Two of the airline’s daily frequencies to and from London have been cancelled on select dates. The following 44 flights will be cancelled on the following dates:
- SQ318 Singapore (SIN) to London (LHR): Cancelled on 17 March, 3-7 May,10-14 May, 17-21 May, 24-28 May and 31 May
- SQ321 London (LHR) to Singapore (SIN): Cancelled on 17 March, 3-7 May, 10-14 May, 17-21 May, 24-28 May and 31 May
In addition to these frequencies to London, Singapore Airlines has also cancelled flights to other European destinations on select dates, such as Frankfurt (FRA), Paris (CDG), Copenhagen (CPH) and Dusseldorf (DUS).

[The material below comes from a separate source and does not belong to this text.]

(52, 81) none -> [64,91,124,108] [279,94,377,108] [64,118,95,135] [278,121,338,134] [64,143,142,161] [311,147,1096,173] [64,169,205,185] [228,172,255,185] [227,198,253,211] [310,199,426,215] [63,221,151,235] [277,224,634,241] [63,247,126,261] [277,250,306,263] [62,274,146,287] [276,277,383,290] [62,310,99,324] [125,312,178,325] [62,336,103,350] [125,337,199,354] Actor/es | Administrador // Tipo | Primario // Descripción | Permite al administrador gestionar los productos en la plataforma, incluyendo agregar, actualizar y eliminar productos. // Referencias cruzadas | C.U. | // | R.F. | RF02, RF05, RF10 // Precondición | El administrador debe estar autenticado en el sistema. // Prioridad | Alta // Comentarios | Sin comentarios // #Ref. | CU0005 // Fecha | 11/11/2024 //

In North America, Singapore is cutting one flight on its route from Singapore to New York via Frankfurt. On 10 May, SQ26 from Singapore to JFK is cancelled, and so is the return flight on 11 May, SQ25 from New York to Singapore. Additionally, the airline has cancelled some flights between Singapore and Los Angeles and Singapore and Seattle. You can view the full list of cancellations here (PDF).
Singapore said that it’s going to continue to monitor the situation. If demand as a result of the COVID-19 virus continues to slump, the airline could make further adjustments.
Passengers who were ticketed on a flight that has been cancelled will be contacted by the airline. However, if you have travel planned with Singapore Airlines coming up, it’ll be worth checking your reservation to make sure your flight hasn’t been affected by these cancellations — now or in the future.